MATERIAL FOR THE TASK:

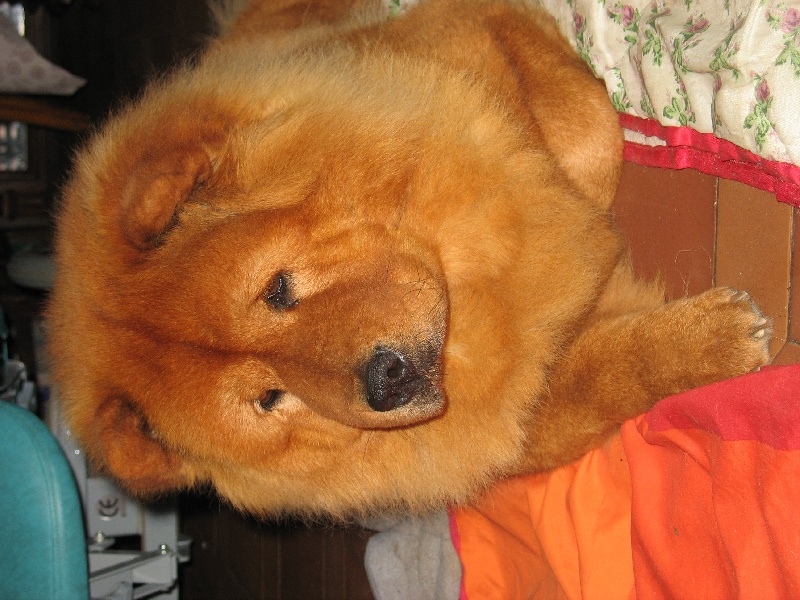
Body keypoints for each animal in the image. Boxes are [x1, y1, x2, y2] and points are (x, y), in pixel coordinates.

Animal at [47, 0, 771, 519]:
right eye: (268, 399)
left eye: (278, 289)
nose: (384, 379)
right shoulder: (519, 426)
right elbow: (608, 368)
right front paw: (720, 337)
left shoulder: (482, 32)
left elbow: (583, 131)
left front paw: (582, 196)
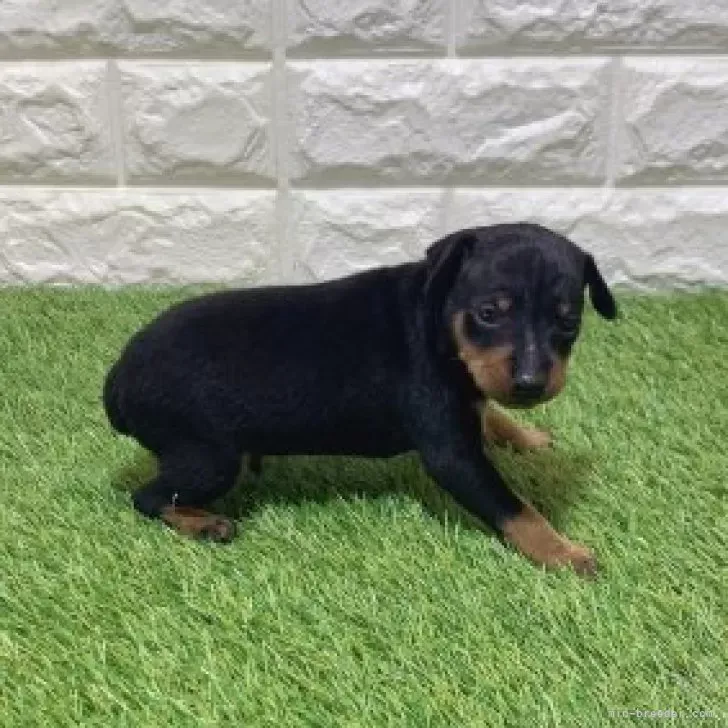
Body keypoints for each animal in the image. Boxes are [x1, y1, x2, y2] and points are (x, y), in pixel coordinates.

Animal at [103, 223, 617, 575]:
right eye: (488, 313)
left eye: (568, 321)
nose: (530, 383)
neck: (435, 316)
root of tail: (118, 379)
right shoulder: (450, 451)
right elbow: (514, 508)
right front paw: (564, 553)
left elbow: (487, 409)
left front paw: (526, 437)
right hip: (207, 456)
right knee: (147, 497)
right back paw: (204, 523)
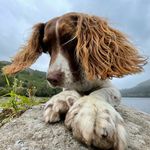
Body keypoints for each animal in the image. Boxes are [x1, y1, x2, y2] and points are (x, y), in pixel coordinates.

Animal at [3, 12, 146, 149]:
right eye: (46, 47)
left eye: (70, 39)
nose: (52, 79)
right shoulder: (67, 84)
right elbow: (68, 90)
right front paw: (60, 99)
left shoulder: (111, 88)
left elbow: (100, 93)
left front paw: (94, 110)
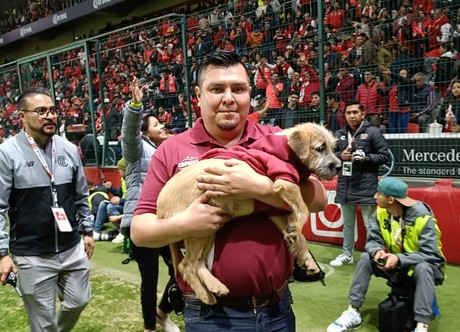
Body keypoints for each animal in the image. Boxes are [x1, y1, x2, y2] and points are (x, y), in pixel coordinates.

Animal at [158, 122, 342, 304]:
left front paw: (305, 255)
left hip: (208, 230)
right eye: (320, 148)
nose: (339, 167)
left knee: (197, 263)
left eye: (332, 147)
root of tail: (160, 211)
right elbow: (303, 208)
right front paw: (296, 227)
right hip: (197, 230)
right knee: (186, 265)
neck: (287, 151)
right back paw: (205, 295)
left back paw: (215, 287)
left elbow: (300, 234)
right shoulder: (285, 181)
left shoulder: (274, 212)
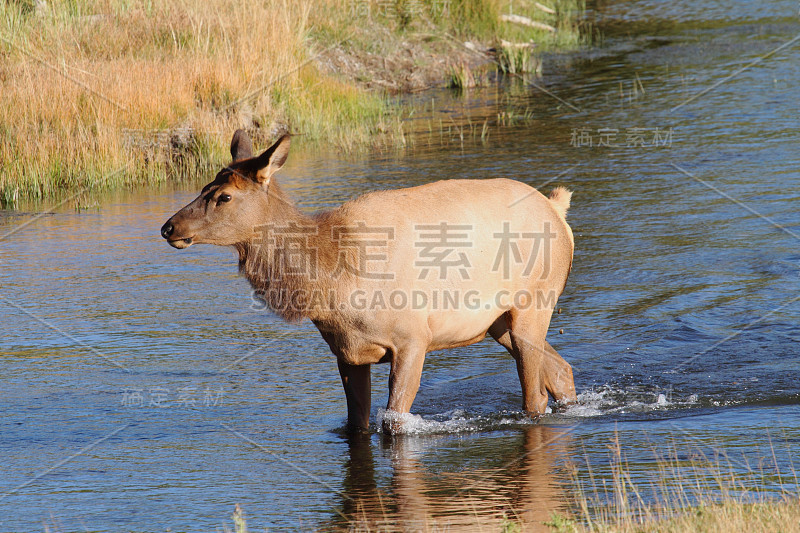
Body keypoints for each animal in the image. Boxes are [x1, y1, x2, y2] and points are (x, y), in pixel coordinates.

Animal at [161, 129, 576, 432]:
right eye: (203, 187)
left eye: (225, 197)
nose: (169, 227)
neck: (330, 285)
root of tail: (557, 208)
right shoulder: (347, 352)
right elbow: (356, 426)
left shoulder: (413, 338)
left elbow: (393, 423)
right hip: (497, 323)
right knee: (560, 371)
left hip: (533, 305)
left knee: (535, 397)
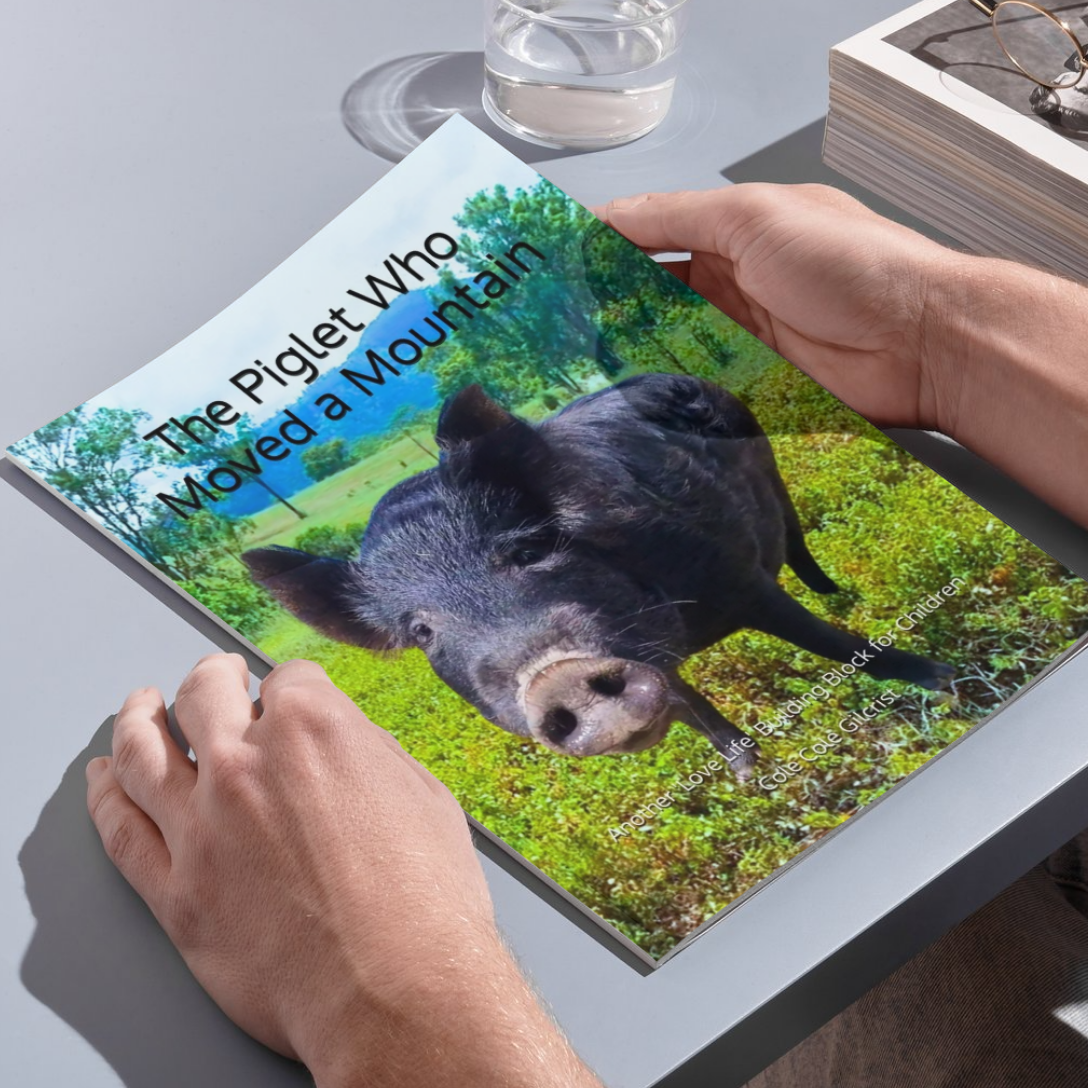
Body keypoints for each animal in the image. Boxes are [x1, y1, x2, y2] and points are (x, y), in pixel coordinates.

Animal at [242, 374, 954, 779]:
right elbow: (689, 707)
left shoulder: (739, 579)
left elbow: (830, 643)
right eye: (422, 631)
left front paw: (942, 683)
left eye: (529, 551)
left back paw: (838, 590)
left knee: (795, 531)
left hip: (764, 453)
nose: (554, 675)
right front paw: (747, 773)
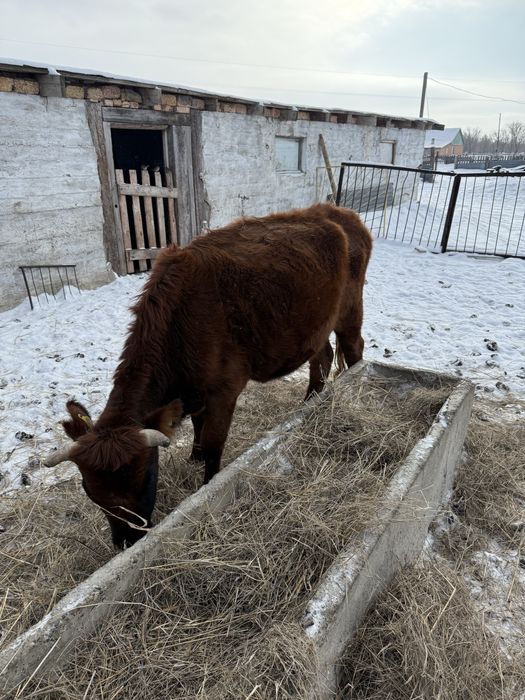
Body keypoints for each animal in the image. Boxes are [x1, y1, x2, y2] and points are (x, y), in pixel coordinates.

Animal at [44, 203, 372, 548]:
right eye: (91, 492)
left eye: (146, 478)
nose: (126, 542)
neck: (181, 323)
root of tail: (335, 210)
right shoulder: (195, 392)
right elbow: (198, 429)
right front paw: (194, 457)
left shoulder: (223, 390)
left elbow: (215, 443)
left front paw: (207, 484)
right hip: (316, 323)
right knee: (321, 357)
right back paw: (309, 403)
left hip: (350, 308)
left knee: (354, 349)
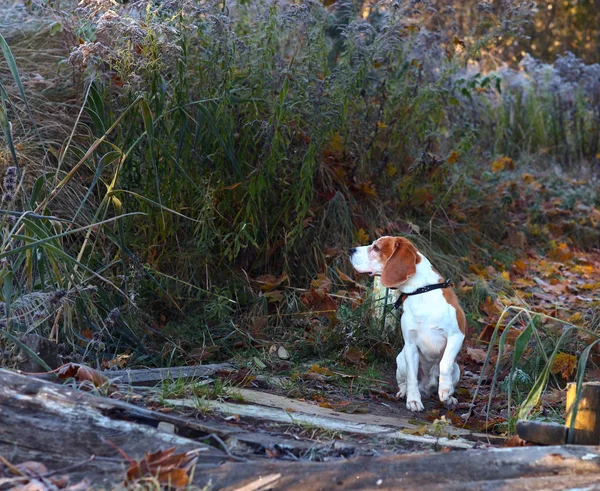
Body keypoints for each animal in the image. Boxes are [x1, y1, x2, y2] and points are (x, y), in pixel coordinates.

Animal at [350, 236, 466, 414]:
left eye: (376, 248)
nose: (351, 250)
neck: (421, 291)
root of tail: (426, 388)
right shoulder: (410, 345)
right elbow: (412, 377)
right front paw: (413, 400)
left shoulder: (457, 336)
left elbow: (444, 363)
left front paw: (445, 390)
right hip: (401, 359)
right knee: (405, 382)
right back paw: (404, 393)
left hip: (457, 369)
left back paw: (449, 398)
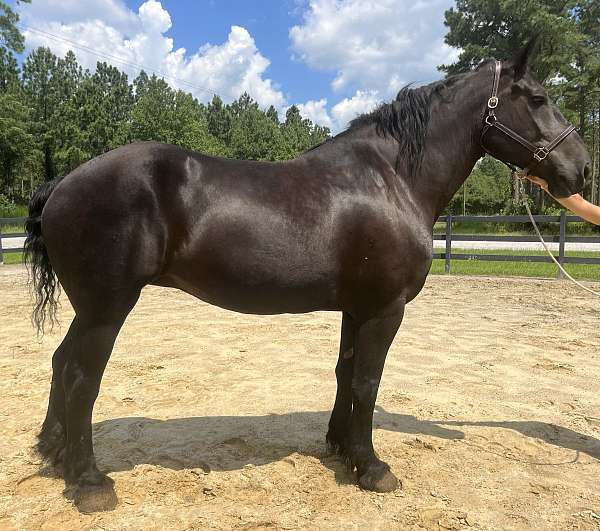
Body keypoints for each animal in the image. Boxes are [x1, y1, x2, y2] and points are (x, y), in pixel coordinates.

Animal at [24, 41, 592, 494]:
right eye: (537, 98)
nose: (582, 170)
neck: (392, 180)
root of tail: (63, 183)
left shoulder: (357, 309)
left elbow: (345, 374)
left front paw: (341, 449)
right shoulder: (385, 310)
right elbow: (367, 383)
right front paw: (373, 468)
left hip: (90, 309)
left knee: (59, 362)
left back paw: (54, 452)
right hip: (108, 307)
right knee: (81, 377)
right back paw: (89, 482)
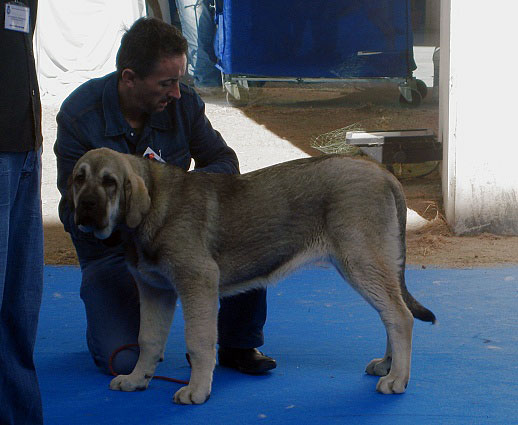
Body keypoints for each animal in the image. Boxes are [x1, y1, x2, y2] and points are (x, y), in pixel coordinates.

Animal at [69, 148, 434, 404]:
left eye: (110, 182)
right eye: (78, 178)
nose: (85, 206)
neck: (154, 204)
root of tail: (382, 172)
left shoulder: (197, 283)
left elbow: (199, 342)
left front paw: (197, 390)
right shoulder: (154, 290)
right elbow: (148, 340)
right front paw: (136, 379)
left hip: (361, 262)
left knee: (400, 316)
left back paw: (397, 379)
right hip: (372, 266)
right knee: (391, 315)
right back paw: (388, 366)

WHAT YOU SHOULD DO:
Repeat exactly, and only, the lines from the one containing "left elbow: (199, 342)" through the end of the material.

SOLUTION:
left elbow: (199, 342)
left front paw: (197, 390)
right shoulder: (154, 290)
right elbow: (148, 340)
right front paw: (136, 379)
left hip: (361, 262)
left knee: (400, 316)
left back paw: (397, 379)
right hip: (372, 266)
right knee: (391, 315)
right back paw: (388, 366)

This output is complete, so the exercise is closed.